### Text section
Uli Sigg is offloading his Howard Arkley. Asking price, $1m-plus
A suburban interior in brash, throbbing colours by the late Australian artist Howard Arkley has been consigned by one of the world’s biggest art collectors and features as the cover lot of Sydney’s next major art auction.
Neapolitan delight, 1993, will be offered in Deutscher + Hackett’s auction of Important Australian and International Fine Art in Sydney on May 7.
The work comes from the Uli Sigg Collection, Switzerland, and carries the catalogue’s highest pre-sale estimate of $1 million to $1.5 million on the hammer. It measures an imposing 172.5 x 254 cm.
If bidding drives the price towards the high estimate, Arkley’s Australian auction record of $1,534,090 (including buyer’s premium) set by Menzies auction house in 2019 will be shattered.
The consignor of Neapolitan delight, Swiss-born businessman and diplomat Uli Sigg, 78, acquired the work from Tolarno Galleries in Melbourne in April 1994.
Sigg was Switzerland’s ambassador to China, North Korea and Mongolia from 1995 to 1998. An avid sinophile, Sigg brought together a collection of contemporary Chinese art so extensive that in 2012 he was able to donate 1463 artworks to help establish Hong Kong’s vast M+ public art gallery, which opened in 2021.
The huge cache of works included 26 by Chinese dissident artist Ai Weiwei alone.
The Art Newspaper reported at the time that the Sigg donation to M+ was valued at $US163 million. The director of M+ was and still is Suhanya Raffel, a former deputy director of the Art Gallery of New South Wales under recently departed director Michael Brand.
Australia’s connections with Uli Sigg are strong.
In 2012 the National Portrait Gallery, Canberra, teamed with the Sherman Contemporary Art Foundation (instigated by Sydney-based former gallery owner Gene Sherman) to stage the exhibition, Go Figure! Contemporary Chinese Portraiture.
Arkley was already dead by then. The artist died of a heroin overdose in his studio at the age of 48, a couple of days after returning from representing Australia at the 1999 Venice Biennale.
Asked why Sigg might be selling his huge Arkley, Deutscher + Hackett’s Damian Hackett said the painting was “possibly an outlier” in Sigg’s Asian-oriented collection
“In terms of his whole collection it may have been a bit out of place,” Hackett said. “But it’s not out of place here. It’s electric. It will stop traffic. It’s classic, classic Howard Arkley.”
The Melbourne auction viewing is on now until Sunday and all the artworks will then move to Sydney for viewing between May 1 and May 6.

Collected data entries:

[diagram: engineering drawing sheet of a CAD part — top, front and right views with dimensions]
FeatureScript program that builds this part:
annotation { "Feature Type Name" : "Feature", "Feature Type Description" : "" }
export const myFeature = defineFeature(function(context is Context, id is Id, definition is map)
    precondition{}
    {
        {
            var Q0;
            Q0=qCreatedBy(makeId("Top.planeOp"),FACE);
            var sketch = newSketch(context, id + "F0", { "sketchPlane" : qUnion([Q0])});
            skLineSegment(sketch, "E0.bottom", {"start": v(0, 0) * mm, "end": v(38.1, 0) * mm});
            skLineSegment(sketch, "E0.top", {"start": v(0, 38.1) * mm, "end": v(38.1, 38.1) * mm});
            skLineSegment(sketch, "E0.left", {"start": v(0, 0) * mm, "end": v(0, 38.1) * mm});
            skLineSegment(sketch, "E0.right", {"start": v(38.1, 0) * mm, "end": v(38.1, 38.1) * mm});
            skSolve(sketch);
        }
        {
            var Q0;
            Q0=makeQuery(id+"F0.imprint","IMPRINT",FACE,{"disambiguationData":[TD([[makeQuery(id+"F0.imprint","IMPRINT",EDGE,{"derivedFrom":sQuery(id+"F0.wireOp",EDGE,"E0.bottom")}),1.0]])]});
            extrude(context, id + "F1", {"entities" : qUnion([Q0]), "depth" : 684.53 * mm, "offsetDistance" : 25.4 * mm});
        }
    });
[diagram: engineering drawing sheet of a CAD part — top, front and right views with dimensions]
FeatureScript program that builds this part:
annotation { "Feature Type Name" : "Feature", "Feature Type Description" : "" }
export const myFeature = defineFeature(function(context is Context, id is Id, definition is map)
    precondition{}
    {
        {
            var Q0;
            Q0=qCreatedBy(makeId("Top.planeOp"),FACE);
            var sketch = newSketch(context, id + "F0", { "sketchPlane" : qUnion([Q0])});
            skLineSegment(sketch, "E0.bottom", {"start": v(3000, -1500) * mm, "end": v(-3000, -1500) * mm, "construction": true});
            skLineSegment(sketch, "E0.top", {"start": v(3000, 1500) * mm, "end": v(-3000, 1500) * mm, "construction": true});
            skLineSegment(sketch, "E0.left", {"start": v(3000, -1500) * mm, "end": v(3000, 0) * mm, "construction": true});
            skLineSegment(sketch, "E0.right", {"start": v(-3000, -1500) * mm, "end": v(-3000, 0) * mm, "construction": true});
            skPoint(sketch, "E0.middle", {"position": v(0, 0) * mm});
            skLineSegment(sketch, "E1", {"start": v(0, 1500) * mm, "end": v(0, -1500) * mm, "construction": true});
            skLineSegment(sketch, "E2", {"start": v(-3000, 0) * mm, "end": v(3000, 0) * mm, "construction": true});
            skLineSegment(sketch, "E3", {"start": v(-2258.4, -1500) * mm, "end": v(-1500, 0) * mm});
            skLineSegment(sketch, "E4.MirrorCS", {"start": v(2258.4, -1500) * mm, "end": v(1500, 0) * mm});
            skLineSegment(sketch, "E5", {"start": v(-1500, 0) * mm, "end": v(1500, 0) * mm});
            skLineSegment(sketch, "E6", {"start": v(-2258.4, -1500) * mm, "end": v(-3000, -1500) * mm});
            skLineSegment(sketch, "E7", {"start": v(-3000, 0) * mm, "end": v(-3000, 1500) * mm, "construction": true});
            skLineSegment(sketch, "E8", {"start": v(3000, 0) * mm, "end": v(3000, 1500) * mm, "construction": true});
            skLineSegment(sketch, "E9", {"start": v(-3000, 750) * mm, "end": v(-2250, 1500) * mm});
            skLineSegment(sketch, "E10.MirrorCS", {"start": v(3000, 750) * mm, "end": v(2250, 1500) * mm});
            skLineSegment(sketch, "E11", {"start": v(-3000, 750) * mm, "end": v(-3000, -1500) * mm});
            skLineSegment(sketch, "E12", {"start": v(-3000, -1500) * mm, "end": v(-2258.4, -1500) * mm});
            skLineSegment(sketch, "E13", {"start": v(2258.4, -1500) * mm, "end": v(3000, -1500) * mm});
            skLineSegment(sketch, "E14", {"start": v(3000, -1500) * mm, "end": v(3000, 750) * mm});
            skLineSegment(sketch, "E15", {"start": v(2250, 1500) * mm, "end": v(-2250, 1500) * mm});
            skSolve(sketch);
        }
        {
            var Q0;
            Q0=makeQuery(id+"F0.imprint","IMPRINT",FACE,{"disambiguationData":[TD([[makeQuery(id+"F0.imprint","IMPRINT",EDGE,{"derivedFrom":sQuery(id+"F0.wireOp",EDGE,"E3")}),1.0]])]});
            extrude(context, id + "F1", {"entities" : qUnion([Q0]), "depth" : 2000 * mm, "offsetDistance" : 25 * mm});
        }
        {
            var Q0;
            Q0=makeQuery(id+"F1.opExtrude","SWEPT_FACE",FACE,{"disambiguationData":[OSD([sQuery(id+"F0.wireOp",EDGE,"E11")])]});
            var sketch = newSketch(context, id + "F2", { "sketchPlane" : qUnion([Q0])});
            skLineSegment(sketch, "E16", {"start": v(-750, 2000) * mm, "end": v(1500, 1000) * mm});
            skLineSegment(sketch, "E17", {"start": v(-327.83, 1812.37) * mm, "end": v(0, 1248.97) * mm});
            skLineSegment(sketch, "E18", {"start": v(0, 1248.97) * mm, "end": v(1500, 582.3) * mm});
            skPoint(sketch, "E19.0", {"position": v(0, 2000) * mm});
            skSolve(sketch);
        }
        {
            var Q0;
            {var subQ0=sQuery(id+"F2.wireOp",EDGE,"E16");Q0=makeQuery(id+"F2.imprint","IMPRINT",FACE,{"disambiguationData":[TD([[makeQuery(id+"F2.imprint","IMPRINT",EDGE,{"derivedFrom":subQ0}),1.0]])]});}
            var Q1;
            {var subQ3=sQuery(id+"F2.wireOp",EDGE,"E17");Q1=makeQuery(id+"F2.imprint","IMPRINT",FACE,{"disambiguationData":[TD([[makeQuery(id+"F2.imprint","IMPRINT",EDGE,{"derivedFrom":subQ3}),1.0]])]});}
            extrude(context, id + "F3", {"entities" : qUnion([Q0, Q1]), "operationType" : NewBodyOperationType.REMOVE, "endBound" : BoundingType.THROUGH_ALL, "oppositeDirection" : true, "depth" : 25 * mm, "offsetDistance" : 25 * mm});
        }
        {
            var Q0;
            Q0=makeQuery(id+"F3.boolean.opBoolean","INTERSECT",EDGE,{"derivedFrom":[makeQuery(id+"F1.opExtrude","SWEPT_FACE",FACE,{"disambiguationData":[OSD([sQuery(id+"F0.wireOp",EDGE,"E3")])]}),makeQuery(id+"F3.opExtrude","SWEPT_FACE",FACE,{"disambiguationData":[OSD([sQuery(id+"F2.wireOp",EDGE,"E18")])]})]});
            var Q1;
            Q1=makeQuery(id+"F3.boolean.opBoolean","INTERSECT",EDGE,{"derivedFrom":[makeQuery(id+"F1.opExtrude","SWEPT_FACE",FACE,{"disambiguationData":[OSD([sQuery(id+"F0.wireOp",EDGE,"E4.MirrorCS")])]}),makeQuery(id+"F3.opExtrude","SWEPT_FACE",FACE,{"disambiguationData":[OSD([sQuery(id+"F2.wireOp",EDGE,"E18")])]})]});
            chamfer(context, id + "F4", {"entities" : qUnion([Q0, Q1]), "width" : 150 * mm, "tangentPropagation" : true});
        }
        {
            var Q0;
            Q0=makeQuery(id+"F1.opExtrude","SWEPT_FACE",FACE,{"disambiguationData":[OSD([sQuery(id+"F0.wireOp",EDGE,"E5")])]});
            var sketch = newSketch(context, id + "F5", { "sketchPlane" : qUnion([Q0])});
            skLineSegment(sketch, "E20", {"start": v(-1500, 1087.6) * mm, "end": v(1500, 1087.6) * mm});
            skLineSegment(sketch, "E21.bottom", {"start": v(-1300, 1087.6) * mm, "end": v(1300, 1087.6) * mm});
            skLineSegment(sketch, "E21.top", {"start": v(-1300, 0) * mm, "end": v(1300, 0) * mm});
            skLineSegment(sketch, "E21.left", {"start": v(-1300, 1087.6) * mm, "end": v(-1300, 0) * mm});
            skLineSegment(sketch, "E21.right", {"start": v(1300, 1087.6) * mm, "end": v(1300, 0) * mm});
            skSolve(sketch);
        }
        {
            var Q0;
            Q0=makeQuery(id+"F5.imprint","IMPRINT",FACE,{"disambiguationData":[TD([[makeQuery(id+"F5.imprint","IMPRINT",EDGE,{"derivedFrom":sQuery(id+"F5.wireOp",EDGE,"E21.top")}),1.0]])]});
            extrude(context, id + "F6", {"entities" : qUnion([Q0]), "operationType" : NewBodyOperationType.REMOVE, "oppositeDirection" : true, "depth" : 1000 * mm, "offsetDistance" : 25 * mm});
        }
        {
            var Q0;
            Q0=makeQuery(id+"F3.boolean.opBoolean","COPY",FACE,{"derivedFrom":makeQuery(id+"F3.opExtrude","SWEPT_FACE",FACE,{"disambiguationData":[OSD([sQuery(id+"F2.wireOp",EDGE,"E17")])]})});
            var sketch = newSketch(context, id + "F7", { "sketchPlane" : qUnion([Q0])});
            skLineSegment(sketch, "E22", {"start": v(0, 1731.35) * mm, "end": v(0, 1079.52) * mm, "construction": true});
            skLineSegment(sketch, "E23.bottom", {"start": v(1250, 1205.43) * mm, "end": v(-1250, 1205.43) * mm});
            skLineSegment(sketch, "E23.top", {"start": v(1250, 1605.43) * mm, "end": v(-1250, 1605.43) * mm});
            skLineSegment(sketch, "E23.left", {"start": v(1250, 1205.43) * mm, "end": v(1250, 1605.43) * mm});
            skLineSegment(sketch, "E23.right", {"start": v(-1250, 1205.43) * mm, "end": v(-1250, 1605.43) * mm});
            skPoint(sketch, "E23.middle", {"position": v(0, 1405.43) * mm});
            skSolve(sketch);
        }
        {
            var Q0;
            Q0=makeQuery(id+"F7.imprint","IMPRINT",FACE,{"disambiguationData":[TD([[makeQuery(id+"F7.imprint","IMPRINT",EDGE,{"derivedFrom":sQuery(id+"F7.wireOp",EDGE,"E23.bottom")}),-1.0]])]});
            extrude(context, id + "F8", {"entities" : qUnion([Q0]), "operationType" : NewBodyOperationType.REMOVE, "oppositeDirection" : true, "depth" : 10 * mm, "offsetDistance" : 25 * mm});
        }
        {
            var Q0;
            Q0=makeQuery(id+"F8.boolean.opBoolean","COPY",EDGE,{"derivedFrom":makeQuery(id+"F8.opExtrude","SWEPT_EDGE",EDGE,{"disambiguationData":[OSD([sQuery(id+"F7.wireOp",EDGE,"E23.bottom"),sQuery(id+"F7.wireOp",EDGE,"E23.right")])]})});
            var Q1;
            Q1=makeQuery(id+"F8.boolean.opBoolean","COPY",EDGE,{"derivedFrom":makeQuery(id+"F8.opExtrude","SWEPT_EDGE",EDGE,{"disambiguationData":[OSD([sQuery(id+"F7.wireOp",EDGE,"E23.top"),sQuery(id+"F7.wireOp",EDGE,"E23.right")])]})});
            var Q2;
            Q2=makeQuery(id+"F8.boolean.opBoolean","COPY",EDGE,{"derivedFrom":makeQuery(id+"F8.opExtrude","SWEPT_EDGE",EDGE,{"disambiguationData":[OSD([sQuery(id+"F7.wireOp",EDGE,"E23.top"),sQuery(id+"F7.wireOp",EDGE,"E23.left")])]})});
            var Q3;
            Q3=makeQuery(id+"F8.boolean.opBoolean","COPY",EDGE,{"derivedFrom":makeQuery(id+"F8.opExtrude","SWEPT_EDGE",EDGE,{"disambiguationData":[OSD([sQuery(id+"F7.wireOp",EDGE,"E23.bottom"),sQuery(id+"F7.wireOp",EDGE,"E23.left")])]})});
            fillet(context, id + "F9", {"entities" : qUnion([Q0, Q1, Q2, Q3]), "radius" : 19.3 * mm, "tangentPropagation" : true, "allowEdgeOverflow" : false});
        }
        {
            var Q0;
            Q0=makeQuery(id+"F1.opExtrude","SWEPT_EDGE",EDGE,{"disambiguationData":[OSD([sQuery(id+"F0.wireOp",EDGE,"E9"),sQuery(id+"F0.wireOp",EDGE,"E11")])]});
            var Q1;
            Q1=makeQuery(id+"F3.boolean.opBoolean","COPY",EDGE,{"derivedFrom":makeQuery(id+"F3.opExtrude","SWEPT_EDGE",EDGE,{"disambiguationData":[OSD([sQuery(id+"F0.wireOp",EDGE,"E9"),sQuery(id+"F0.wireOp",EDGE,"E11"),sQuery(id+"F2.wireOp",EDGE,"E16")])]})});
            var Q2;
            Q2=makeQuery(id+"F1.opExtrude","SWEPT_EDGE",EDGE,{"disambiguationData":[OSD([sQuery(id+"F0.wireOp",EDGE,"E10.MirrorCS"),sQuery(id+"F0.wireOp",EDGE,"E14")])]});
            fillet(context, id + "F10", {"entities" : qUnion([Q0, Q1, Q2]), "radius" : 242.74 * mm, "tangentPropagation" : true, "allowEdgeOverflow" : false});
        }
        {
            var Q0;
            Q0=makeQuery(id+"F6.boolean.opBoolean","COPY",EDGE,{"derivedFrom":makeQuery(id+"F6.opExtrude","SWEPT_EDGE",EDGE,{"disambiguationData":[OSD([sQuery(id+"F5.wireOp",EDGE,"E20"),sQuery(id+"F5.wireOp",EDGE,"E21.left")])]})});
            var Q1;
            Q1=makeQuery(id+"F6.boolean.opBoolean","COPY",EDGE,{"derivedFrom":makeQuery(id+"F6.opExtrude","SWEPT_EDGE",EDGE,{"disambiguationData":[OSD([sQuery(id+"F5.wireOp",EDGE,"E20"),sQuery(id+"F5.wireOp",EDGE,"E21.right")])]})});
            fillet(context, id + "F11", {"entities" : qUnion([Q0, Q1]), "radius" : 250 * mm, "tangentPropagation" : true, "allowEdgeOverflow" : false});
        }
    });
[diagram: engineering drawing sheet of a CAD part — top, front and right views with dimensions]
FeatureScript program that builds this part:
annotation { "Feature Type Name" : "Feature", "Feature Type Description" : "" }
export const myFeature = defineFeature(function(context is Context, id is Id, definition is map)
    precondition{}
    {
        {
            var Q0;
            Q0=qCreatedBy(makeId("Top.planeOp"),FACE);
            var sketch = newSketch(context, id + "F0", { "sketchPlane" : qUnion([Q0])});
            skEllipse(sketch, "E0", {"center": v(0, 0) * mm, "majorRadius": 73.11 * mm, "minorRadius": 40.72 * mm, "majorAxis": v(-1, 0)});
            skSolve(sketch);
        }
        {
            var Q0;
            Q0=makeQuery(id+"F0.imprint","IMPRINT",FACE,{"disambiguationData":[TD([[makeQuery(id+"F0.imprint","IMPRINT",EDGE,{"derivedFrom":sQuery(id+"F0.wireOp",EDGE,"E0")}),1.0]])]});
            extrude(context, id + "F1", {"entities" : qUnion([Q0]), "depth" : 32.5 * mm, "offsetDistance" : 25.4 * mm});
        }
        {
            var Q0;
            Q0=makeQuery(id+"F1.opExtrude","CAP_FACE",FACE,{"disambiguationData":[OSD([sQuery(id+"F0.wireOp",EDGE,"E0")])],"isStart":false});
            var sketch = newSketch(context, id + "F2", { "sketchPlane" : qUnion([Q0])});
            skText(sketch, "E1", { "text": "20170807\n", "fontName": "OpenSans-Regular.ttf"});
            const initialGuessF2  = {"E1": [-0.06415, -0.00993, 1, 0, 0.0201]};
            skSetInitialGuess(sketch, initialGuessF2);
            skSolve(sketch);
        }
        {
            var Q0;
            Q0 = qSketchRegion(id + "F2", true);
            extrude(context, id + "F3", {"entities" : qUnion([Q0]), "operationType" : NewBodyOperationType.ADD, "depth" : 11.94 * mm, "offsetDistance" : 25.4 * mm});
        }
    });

### Work instructions
Reproduce the passage of the article on the Howard Arkley sale word for word, starting at "The consignor of" and ending at "opened in 2021.".

### Output below
The consignor of Neapolitan delight, Swiss-born businessman and diplomat Uli Sigg, 78, acquired the work from Tolarno Galleries in Melbourne in April 1994.
Sigg was Switzerland’s ambassador to China, North Korea and Mongolia from 1995 to 1998. An avid sinophile, Sigg brought together a collection of contemporary Chinese art so extensive that in 2012 he was able to donate 1463 artworks to help establish Hong Kong’s vast M+ public art gallery, which opened in 2021.